Nominated for ten Academy Awards including best picture, The Favourite is perhaps one of the best revenge thrillers of 2018. Reminiscent of Downton Abbey with its opulent settings and costumes, The Favourite is also an historical drama.

In the early 18th century court of Queen Anne, we see a mentally fragile and damaged queen (the sublime Olivia Colman), facing the usual suspects vying to seize the growing power of an emerging empire. The queen’s closest advisor and friend, Lady Sarah Marlborough (Rachel Weisz), governs the country behind the scenes through manipulating Anne’s vulnerabilities, infantilizing her, and enabling the Queen’s weakened health to worsen.

When Sarah’s cousin Abigail (Emma Stone) arrives, desolate and no longer considered aristocratic, Lady Sarah becomes indebted to her for assuaging the Queen’s episode of gout. Abigail sees a chance at a return to her aristocratic roots if she can become a trusted confidante of the queen. The plot thickens, as we see the two ladies-in-waiting wrestle for the queen’s attention and affection. Queen Anne seems to slip deeper into madness, while delighting in being fought over by Lady Sarah and Lady Abigail.

 

The Favourite movie

The Favourite is not only a thriller but a love triangle. Are Lady Sarah and Lady Abigail really in love with the Queen or simply ingratiating themselves in order to manipulate her for their own self interests? We’re never quite sure.

Colman, Weisz and Stone are fully in control in every scene, giving powerhouse performances. Their virtuoso acting is the engine that drives the subplots and unexpected twists and turns at Kensington Palace. (With subchapter titles like “I Dreamt I Stabbed You in the Eye”, the viewer is still left unprepared.) In the end, however, it is Colman who is unforgettable, whose eyes subtly water at hurtful comments, the gaze of one who hopes that no one notices the injury. Those eyes and the subtly of her acting, repeatedly holding this viewer’s undivided attention, are exceptional.

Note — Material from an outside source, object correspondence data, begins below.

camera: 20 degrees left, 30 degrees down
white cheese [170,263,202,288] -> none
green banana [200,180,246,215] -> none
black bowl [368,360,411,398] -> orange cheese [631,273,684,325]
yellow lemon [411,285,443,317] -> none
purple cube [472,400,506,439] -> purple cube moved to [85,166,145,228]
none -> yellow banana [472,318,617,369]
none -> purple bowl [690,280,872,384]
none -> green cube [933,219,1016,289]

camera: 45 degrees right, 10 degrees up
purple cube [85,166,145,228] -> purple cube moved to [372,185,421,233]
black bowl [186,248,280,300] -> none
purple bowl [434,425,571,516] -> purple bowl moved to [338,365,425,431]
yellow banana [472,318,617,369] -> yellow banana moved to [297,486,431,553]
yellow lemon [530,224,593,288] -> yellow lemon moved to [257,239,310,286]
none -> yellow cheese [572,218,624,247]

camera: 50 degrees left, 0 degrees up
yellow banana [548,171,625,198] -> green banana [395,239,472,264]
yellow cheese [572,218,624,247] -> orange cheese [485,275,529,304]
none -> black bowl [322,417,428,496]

Through her mesmerizing performance as Queen Anne– broken, impulsive, lustful, needy and angry all at once, –Olivia Colman owns almost every iconic moment. All is communicated through her eyes. Few can rival that.

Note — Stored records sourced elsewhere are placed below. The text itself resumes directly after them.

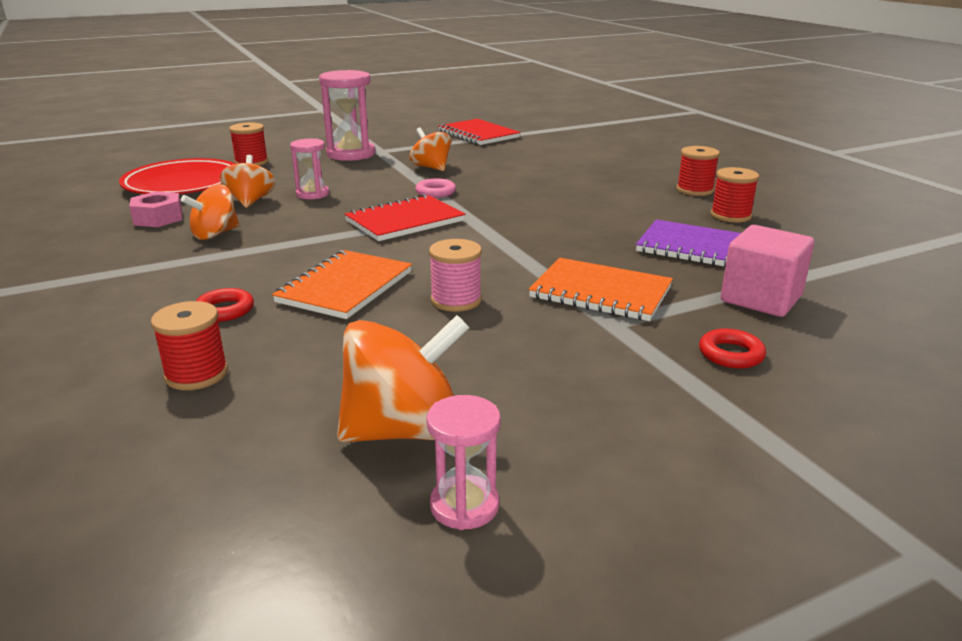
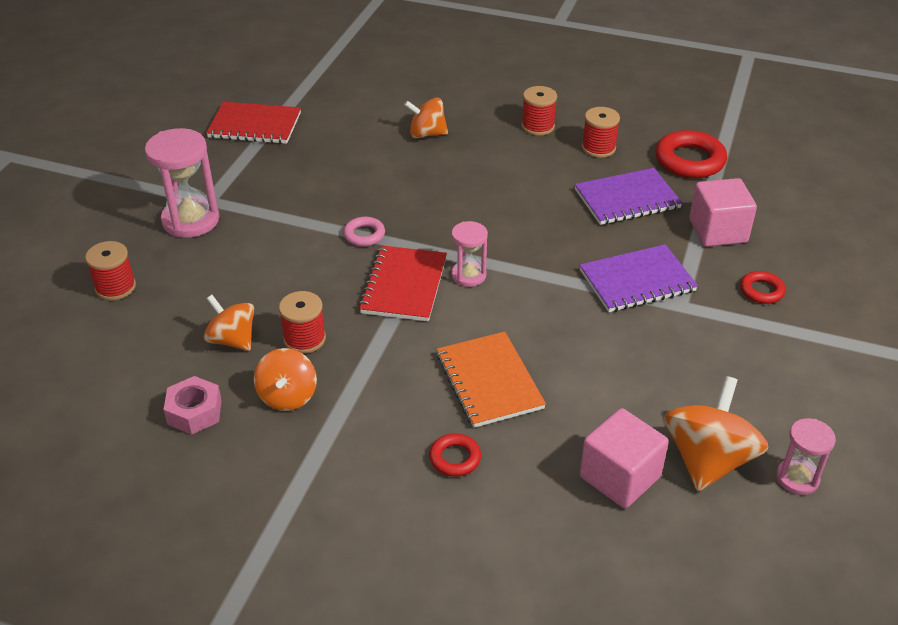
camera: 45 degrees left, 15 degrees up
red plate [119,158,235,194] -> none
red spool [151,301,228,390] -> red spool moved to [279,291,326,354]
pink hourglass [290,139,329,199] -> pink hourglass moved to [452,221,488,287]
orange spinning top [410,127,452,171] -> orange spinning top moved to [404,97,448,138]
pink spool [429,239,482,312] -> none
orange notebook [529,258,673,321] -> purple notebook [580,244,698,312]
none -> pink cube [580,408,669,508]
none -> red ring [655,130,727,178]

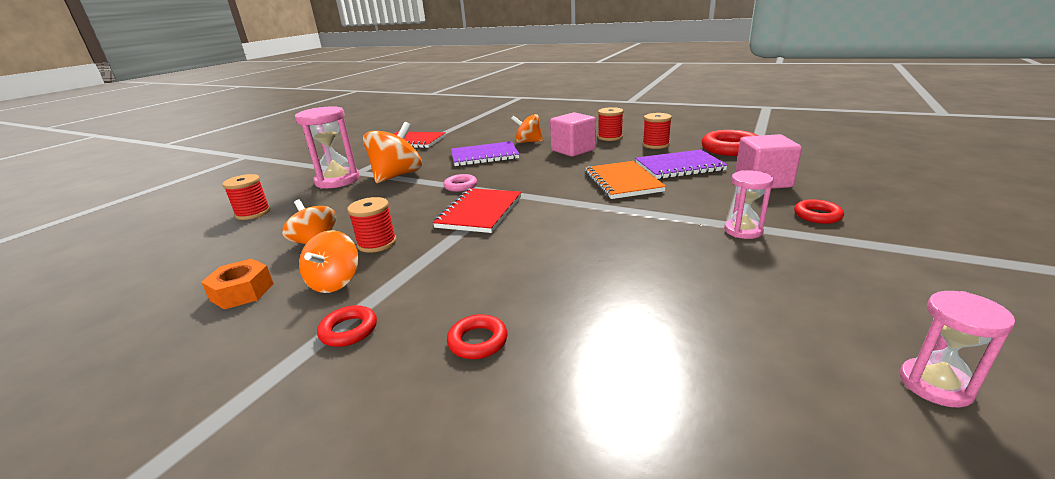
camera: 10 degrees right, 15 degrees down
pink nut [164,376,222,435] -> orange nut [201,259,274,309]
orange notebook [436,332,546,428] -> orange notebook moved to [585,161,666,199]
pink hourglass [452,221,488,287] -> pink hourglass moved to [724,170,773,239]
purple notebook [580,244,698,312] -> purple notebook moved to [451,141,519,166]
pink cube [580,408,669,508] -> pink cube moved to [550,112,596,157]
orange spinning top [664,376,768,491] -> orange spinning top moved to [363,122,422,183]
none -> red ring [317,305,377,347]

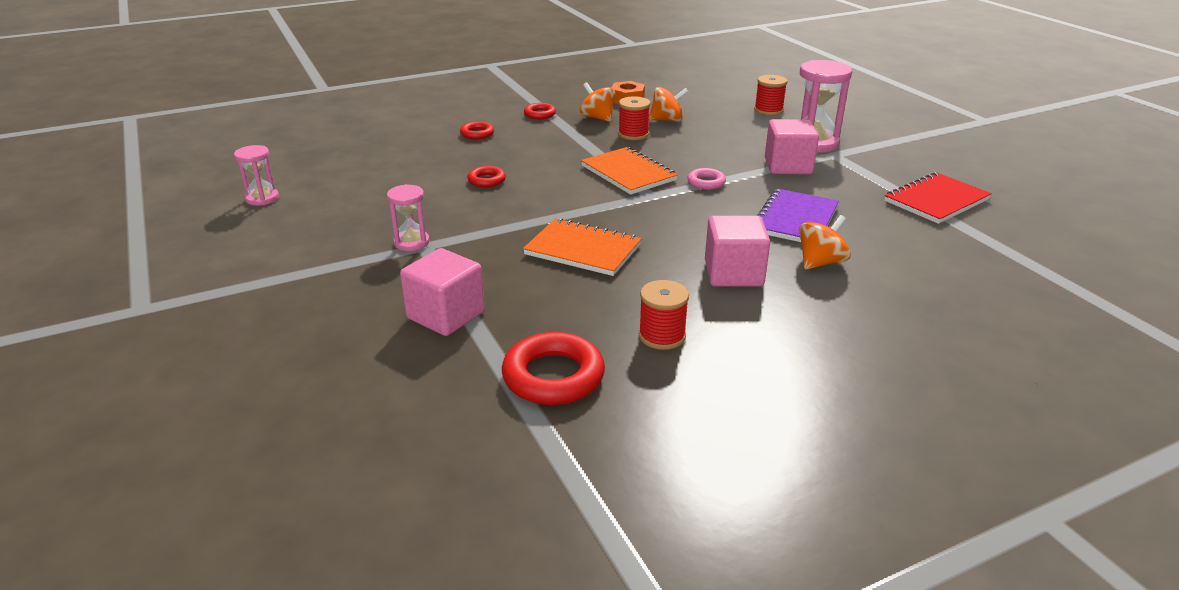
camera: 125 degrees right, 5 degrees up
orange spinning top [363,122,422,183] -> pink cube [765,119,819,175]
red notebook [433,188,521,233] -> orange notebook [581,147,678,195]
red spool [598,107,623,141] -> none
purple notebook [635,149,728,179] -> none
red ring [794,199,844,224] -> red ring moved to [467,166,506,187]

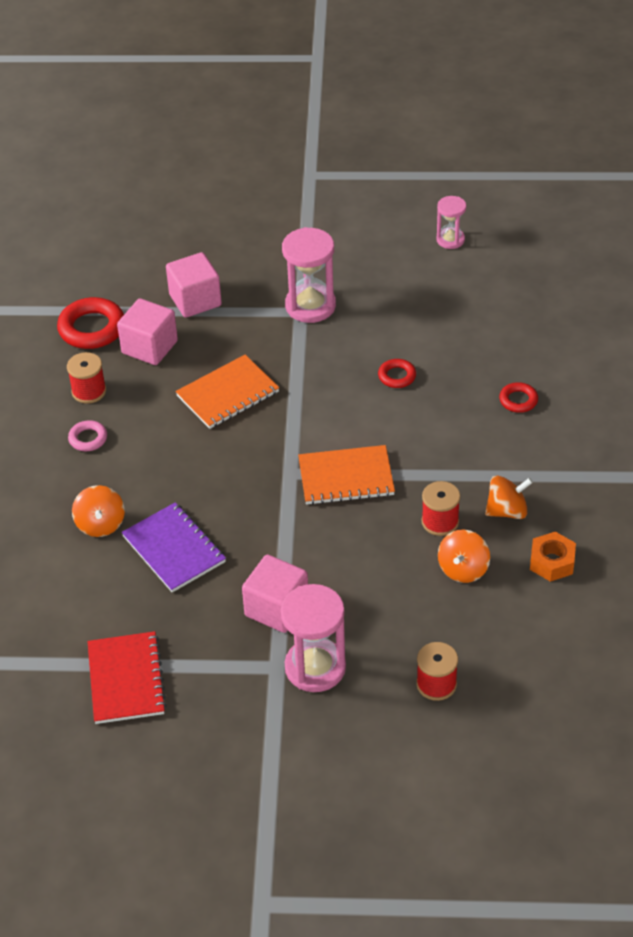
camera: 120 degrees right, 15 degrees up
pink hourglass [387,184,430,251] -> pink hourglass [282,227,336,323], size x1.73
red ring [524,103,556,119] -> none
pink ring [687,168,726,190] -> pink ring moved to [68,420,107,451]
pink cube [705,215,770,287] -> pink cube moved to [117,298,178,365]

Rachel Weisz and Emma Stone give the performances of their lives too, with tantrums, furious raging, and sexual excesses. Uncomfortably intimate close-ups, with a wide range of emotions richly displayed, reveal their desperate loneliness and despair.

While the wicked schemes and betrayals make The Favourite a very strong contender for an Academy Award for best picture, the historical setting was puzzling at times. It is the early 18th century and England is at war with the French, but The Favourite does little to inform the audience that the war is known as Queen Anne’s War and foreshadows the Napoleonic  Wars so this is a critical time for building an empire. The addition of a little historical context would have put the crowning touch on The Favourite.